Sachant que la demande mondiale d'énergie devrait augmenter de plus de 50 % d'ici 2050, avant de se stabiliser sous l'effet de la décélération démographique et de l'efficacité énergétique accrue de nos économies, on voit à présent s'esquisser ce que pourrait être, selon plusieurs instances mondiales, dont l'AIE, le nouveau paysage énergétique mondial qui émergera vers 2050. En tablant, selon l'AIE, sur une consommation mondiale d'électricité d'environ 46 000 TWH à cet horizon et en faisant l'hypothèse que les parts du nucléaire et de l'hydraulique restent identiques (respectivement 10 et 15 % de la production électrique mondiale), la moitié de l'électricité mondiale serait issue du solaire, 20 % de l'éolien nouvelle génération (essentiellement éolien marin) et 5 % des énergies marines (énergie houlomotrice, marémotrice et énergie osmotique).
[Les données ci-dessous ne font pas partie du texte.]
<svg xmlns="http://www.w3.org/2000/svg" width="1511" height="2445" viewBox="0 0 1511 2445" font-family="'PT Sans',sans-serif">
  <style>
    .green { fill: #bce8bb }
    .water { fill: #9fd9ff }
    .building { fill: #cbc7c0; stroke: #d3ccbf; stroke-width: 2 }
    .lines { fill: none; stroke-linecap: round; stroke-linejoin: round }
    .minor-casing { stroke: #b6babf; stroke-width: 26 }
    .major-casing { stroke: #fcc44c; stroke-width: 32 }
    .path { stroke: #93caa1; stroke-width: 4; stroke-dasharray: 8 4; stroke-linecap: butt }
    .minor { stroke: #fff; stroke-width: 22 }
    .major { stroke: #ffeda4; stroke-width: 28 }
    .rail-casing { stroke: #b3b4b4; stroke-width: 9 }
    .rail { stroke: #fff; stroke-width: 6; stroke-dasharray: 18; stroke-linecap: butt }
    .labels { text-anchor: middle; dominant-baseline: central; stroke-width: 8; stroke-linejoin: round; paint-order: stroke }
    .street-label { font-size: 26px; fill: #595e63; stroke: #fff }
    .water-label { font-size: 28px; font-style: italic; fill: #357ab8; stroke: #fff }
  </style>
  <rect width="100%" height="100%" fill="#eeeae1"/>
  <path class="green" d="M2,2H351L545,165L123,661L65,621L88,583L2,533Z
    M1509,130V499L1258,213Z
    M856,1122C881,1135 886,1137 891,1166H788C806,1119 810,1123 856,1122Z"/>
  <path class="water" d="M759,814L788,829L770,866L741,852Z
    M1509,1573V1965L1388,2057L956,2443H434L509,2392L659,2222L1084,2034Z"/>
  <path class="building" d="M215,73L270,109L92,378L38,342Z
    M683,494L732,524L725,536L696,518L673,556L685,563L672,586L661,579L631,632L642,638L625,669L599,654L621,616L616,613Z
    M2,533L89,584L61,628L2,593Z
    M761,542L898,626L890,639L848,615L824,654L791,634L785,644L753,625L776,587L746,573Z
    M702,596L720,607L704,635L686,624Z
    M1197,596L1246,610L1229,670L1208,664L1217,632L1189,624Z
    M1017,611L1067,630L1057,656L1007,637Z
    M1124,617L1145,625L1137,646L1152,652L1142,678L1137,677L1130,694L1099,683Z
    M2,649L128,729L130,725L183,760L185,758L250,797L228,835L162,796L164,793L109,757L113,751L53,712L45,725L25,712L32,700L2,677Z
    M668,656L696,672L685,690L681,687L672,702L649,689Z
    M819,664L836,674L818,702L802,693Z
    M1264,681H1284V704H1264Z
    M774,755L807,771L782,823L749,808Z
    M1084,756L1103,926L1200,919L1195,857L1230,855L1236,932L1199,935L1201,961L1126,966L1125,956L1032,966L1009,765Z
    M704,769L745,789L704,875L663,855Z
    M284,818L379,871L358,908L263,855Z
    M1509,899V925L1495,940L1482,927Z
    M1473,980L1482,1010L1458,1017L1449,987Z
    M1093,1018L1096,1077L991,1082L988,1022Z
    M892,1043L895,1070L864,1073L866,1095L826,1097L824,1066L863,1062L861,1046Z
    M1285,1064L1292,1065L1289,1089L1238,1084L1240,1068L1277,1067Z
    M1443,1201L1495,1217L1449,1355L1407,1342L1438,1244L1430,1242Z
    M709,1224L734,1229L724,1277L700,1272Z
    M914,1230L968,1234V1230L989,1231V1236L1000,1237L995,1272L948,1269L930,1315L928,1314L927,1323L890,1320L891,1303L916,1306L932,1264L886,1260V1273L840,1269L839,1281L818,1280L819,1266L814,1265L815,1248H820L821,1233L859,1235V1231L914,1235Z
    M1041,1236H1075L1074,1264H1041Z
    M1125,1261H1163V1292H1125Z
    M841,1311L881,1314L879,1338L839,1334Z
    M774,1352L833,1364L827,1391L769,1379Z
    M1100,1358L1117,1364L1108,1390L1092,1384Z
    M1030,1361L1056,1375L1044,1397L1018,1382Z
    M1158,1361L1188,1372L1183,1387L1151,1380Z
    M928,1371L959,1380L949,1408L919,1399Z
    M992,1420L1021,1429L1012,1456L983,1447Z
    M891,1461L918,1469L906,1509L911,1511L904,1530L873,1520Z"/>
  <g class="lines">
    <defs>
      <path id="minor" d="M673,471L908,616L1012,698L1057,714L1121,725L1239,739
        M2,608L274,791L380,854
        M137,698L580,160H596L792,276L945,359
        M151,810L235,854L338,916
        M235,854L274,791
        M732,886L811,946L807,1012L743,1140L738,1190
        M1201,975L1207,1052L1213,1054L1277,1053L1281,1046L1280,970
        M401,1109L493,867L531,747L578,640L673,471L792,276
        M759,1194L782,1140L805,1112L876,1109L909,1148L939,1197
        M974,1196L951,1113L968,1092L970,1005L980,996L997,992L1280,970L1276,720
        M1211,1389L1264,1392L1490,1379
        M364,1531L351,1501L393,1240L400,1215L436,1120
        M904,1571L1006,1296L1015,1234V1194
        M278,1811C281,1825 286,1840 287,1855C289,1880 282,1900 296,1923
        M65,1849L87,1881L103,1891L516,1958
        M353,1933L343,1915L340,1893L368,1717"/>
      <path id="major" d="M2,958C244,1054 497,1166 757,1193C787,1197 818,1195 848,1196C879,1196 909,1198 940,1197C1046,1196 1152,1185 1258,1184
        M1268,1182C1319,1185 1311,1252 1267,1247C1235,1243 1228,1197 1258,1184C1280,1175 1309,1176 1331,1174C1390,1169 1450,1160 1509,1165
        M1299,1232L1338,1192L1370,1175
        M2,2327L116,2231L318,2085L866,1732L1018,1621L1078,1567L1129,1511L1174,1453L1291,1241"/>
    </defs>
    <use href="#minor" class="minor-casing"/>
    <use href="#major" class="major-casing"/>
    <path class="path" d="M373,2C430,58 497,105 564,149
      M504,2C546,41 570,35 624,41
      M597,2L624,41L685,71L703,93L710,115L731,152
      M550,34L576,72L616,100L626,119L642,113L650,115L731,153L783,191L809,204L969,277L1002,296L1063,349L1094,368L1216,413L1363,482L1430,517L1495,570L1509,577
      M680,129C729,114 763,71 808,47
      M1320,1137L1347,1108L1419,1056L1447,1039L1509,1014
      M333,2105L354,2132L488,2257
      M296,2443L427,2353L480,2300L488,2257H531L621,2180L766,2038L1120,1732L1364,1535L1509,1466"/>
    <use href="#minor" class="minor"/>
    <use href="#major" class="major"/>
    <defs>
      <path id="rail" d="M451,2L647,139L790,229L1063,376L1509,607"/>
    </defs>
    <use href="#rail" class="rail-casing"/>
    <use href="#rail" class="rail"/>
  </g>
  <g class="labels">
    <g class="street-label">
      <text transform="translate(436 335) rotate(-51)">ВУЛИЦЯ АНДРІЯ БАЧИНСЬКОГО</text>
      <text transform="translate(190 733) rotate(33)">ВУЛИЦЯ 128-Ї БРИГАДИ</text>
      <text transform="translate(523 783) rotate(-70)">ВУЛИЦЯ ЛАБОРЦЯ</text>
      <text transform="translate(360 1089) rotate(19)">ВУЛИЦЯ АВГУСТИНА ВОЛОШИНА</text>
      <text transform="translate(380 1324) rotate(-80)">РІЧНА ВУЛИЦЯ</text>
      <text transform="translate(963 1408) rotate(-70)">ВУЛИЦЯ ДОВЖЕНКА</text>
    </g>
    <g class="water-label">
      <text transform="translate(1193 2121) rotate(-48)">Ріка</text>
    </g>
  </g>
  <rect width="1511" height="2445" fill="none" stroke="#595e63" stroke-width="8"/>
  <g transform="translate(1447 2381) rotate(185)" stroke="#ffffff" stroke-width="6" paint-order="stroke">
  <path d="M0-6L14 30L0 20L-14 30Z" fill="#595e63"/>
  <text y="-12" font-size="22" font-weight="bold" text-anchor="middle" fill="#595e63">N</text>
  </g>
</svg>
Dans ce scénario, il faudrait multiplier par 4 la puissance éolienne installée (pour atteindre 9 200 TWH par an en 2050), mais surtout multiplier par 11 la puissance solaire installée (pour atteindre 23 000 TWH par an en 2050).
Cet objectif très ambitieux peut sembler difficile à atteindre en si peu de temps mais il est pourtant, selon un nombre croissant d'ingénieurs, de chercheurs et d'économistes, tout à fait à notre portée car non seulement les coûts de production de l'électricité solaire et éolienne ont diminué, comme nous l'avons vu, plus rapidement que prévu, ce qui rend à présent ces énergies renouvelables plus compétitives que n'importe quelle énergie fossile (surtout si l'on tient compte dans ce calcul de rentabilité des bénéfices climatiques et environnementaux considérables liés au développement du solaire et de l'éolien), mais l'efficacité énergétique du solaire et de l'éolien a doublé depuis le début de ce siècle, ce qui veut dire qu'on peut à présent produire la même quantité d'énergie propre avec deux fois moins d’installations qu'il y a 20 ans (et donc des coûts d'exploitation et d'entretien réduits). Et tout porte à croire que l'efficacité énergétique du solaire et de l'éolien va de nouveau connaître un doublement d'ici 2050, grâce à la combinaison de plusieurs avancées techniques, cellules pérovskites et cellules organiques souples, pour le solaire, machines flottantes et géantes pilotées par IA pour l'éolien.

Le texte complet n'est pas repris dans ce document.